- _Exercises_:
A. Reproduce the passage from the travel column about Sweetwater, Texas that opens with the words "The temperature in" and closes with "adjust the temperature.".
B. Continue the travel column about Sweetwater, Texas, starting right after its last sentence.

Do Not Disturb



July 14, 2005 -- The world is flat. I can prove it.

Over the July 4th weekend, she who must be obeyed (henceforth referred to as simply SWMBO) and I drove from Dallas to Tucson. Now there is a slight incline just past Fort Worth, then it's flat for about a thousand miles. Except for the odd, nodding oil well and some pretty scrawny cattle, there's nothing. It's just flat. Steinbeck loved it, which explains a lot.

We stopped for the night in Sweetwater, Texas. If you don't know Sweetwater, you need not bother. It's truly awful. It has a major intersection on Interstate 30, six truck stops and four places to stay: a Comfort Inn, a Holiday Inn, a Ramada Inn and a Motel 6. We took the Holiday Inn. Mistake.

But before I get to that, you probably should know that Sweetwater is the headquarters of the world's only annual rattlesnake roundup. All the boys and girls get together to see who can kill the most rattlesnakes, who can catch the largest one (23 feet is the current record) and generally get drunk. Another hobby in Sweetwater is straightening a garden hoe, driving down the road sitting on the back flap of a pickup and cutting the heads off rattlesnakes. (The rattlers lie by the side of the road waiting for the tar to cool off before slithering across, so they make easy targets for the passing pickups.) There's also a Christian radio station. (I, too, congratulate Mr. and Mrs. Billy Key on their 45th wedding anniversary and I hope that Johnny has found his lost puppy.)

Now to the Holiday Inn Sweetwater. We chose it because a good friend of mine runs the whole InterContinental Hotel Corporation, which franchises the Holiday Inn brand. I don't think Richard has been to the Holiday Inn Sweetwater.

It looks nice enough from the road in the half-dark. The girl at reception was half-pretty in a Sweetwater kind of way. She even explained the working of the showers and how to turn them on to each guest on arrival. She had the portable hardware behind the desk to demonstrate. (Maybe most visitors to Sweetwater don't know how a shower works?)

After the shower demonstration, we found our room. It had a new kind of carpet I'd never experienced before. Unlike wool, it feels sticky to the feet. I'm sure Home Depot must stock it.

The temperature in Sweetwater was about 100 degrees outside, but the room was near freezing. I got the air conditioning turned off by a healthy kick. Admiring the dents in its side, I quickly realized that I wasn't the first to use this method to adjust the temperature.

- _Data extract_:
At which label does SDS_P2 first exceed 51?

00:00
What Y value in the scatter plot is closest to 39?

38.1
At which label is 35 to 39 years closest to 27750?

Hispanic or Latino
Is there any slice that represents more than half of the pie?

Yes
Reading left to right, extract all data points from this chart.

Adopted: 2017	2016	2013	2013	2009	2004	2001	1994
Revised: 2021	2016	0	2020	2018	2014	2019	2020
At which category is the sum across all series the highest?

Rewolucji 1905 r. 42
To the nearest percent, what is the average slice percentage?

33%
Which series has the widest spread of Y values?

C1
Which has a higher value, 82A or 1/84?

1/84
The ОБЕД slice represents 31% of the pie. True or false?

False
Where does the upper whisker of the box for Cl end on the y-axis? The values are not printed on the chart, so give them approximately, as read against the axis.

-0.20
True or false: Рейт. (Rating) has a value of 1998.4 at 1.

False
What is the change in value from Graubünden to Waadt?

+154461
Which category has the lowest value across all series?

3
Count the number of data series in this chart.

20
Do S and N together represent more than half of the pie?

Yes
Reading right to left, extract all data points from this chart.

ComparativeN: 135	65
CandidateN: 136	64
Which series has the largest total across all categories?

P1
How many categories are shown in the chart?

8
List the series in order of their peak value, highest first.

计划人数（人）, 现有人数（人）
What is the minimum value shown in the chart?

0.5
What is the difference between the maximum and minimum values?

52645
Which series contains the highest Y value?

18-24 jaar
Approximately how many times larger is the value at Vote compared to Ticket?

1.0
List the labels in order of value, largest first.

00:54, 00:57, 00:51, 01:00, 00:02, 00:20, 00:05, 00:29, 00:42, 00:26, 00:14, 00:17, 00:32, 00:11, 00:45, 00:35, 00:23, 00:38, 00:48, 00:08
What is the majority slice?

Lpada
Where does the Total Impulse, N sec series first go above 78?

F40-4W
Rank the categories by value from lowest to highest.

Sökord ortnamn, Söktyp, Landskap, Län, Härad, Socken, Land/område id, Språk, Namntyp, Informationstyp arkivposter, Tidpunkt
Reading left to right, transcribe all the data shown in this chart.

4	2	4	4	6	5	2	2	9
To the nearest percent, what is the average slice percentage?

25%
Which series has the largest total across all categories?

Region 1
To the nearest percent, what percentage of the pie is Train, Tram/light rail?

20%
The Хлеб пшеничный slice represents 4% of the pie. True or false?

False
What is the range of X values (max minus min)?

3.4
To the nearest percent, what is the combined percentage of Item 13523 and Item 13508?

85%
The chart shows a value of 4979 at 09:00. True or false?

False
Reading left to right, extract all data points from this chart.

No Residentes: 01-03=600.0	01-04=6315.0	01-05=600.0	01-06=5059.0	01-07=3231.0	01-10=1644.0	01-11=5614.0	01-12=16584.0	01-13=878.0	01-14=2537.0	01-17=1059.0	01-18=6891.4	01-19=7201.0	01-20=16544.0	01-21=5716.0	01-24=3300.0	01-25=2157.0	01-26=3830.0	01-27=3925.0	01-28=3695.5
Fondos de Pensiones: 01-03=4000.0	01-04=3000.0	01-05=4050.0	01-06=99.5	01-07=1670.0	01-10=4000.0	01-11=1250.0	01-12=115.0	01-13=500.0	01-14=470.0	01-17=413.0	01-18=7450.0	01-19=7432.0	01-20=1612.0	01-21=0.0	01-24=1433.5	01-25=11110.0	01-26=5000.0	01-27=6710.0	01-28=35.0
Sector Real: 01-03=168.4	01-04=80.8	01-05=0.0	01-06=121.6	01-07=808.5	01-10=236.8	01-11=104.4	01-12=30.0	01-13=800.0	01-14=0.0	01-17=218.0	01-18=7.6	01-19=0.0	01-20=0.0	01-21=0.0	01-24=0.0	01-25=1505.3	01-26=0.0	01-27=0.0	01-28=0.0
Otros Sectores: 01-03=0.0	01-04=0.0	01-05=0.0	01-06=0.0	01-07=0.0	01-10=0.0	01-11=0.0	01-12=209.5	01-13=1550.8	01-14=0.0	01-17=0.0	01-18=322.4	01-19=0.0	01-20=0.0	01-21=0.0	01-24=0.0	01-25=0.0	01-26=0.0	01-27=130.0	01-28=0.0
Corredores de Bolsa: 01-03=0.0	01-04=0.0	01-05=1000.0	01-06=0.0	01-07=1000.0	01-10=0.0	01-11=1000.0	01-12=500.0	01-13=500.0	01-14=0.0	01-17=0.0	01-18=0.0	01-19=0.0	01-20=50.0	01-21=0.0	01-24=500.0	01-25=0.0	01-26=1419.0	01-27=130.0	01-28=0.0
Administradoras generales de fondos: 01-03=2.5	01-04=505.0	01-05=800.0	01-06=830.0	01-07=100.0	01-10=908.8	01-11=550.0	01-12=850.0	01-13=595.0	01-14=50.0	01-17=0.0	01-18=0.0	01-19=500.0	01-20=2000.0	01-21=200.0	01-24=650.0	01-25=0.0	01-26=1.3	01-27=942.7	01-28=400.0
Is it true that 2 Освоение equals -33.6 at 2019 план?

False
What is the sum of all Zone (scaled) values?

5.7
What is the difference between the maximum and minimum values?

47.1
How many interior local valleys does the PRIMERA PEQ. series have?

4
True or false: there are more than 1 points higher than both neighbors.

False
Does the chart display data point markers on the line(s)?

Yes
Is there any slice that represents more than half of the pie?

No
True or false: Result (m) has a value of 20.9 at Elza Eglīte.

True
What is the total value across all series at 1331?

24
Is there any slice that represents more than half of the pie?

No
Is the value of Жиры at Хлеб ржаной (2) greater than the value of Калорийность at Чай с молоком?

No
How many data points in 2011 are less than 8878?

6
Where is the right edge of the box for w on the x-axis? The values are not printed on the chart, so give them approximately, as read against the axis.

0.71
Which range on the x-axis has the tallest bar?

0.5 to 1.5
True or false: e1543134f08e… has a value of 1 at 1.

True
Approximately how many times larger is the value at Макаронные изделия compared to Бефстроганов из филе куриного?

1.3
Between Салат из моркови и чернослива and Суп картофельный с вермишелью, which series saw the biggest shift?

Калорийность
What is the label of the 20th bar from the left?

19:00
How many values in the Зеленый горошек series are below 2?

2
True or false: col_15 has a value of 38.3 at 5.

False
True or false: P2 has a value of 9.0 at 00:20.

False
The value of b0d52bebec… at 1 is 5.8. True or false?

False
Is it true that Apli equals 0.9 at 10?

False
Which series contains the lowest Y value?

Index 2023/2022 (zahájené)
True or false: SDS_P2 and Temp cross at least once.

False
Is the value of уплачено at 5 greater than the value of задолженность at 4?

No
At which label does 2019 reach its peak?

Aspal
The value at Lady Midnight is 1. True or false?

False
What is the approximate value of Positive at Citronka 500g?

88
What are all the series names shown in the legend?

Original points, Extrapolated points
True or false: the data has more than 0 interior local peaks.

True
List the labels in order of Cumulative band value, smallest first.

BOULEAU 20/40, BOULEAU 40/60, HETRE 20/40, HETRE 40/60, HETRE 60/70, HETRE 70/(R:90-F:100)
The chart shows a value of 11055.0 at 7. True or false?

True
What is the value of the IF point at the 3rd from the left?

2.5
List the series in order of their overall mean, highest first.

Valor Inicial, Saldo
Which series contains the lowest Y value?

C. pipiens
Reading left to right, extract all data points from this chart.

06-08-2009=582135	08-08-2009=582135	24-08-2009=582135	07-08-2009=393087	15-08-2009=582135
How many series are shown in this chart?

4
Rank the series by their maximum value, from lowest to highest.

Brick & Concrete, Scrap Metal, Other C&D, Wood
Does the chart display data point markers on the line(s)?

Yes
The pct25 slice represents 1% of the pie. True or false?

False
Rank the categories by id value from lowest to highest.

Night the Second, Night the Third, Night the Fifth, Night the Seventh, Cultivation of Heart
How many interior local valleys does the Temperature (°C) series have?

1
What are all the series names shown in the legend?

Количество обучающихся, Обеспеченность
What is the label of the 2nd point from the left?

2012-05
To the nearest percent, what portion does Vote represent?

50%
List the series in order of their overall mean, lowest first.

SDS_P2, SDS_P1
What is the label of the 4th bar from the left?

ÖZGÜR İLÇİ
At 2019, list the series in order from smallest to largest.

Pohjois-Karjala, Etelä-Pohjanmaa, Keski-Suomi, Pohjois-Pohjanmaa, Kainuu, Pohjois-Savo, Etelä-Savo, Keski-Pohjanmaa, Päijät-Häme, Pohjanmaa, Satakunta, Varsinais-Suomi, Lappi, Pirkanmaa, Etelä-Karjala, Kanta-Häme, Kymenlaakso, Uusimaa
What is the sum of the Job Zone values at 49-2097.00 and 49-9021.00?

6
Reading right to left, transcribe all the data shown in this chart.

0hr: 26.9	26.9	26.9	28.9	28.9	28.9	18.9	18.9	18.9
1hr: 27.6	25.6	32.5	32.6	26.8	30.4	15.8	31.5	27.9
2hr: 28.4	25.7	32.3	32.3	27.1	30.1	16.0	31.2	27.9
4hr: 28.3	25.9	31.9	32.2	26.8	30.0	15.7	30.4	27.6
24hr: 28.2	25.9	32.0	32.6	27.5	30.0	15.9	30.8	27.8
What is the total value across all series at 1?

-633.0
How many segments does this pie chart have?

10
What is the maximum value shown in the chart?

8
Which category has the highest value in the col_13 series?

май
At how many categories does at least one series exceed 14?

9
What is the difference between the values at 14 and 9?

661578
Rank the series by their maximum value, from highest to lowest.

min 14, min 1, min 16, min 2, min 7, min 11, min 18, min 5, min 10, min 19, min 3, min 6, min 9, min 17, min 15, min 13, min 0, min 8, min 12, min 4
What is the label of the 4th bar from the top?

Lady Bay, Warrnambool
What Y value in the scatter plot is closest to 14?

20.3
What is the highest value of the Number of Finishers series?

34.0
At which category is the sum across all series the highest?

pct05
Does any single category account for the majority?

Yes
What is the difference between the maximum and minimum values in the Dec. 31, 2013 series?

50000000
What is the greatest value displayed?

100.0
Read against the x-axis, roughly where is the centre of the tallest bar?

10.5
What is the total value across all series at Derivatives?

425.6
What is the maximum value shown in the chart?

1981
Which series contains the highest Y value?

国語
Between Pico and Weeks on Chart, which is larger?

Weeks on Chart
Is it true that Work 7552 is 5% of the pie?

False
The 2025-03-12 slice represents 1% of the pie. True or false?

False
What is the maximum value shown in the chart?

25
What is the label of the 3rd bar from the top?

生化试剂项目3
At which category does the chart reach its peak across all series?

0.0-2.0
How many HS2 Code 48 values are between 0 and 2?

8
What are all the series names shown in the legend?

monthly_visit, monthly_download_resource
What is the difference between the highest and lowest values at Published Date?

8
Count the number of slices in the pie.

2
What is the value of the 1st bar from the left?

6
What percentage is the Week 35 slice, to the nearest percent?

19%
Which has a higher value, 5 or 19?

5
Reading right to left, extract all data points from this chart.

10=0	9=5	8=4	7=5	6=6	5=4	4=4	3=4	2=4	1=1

- _Outputs by task_:
A.
The temperature in Sweetwater was about 100 degrees outside, but the room was near freezing. I got the air conditioning turned off by a healthy kick. Admiring the dents in its side, I quickly realized that I wasn't the first to use this method to adjust the temperature.

B.
The bathroom was fine. I'd used my AARP card to obtain a discount off the $69 nightly rate for the room and perhaps that explained the help bars around the toilet and shower. (Turns out that we had been assigned a handicapped-accessible room.) The bathroom amenities were adequate: one tiny bar of soap, one wash cloth and two almost-threadbare towels. But the bathroom floor was clean and didn't have that new type of carpet.

The mattress was firm, at least on one side of the bed. The two pillows were soft. The only blanket was made of the finest polyester. The hotel claimed all rooms offered multi-channel television. But this being July 4th weekend, I guess most channels where closed down for the holidays.

Let's not broach the subject of food in the all-day, 24-hour-a-day coffee shop. You really don't want to know.

Well, what can I say? The Holiday Inn Sweetwater gave SWMBO and I a lot to talk about as we whizzed through Midland/Odessa, our President and first lady's hometown. We lunched at an IHOP, a first and last for me. We rejoiced at the hill outside of El Paso, took the incline up and rejoined the freeway.

What did I learn? I can ride in a car with my wife for the better part of 18 hours and not fight. Rattlesnakes are harmless unless you tread on one. Coffee is 50 percent cheaper in Sweetwater than in Dallas, but gasoline is the same price even though it is coming out of the ground at the pump next door. And my buddy Richard from InterContinental should send somebody to Sweetwater to check out the Holiday Inn and take the sign down.

Oh, I also learned that I will never do it again. Like I said, the world is flat--and it sure looked that way as I flew back to Dallas from Tucson on Southwest Airlines.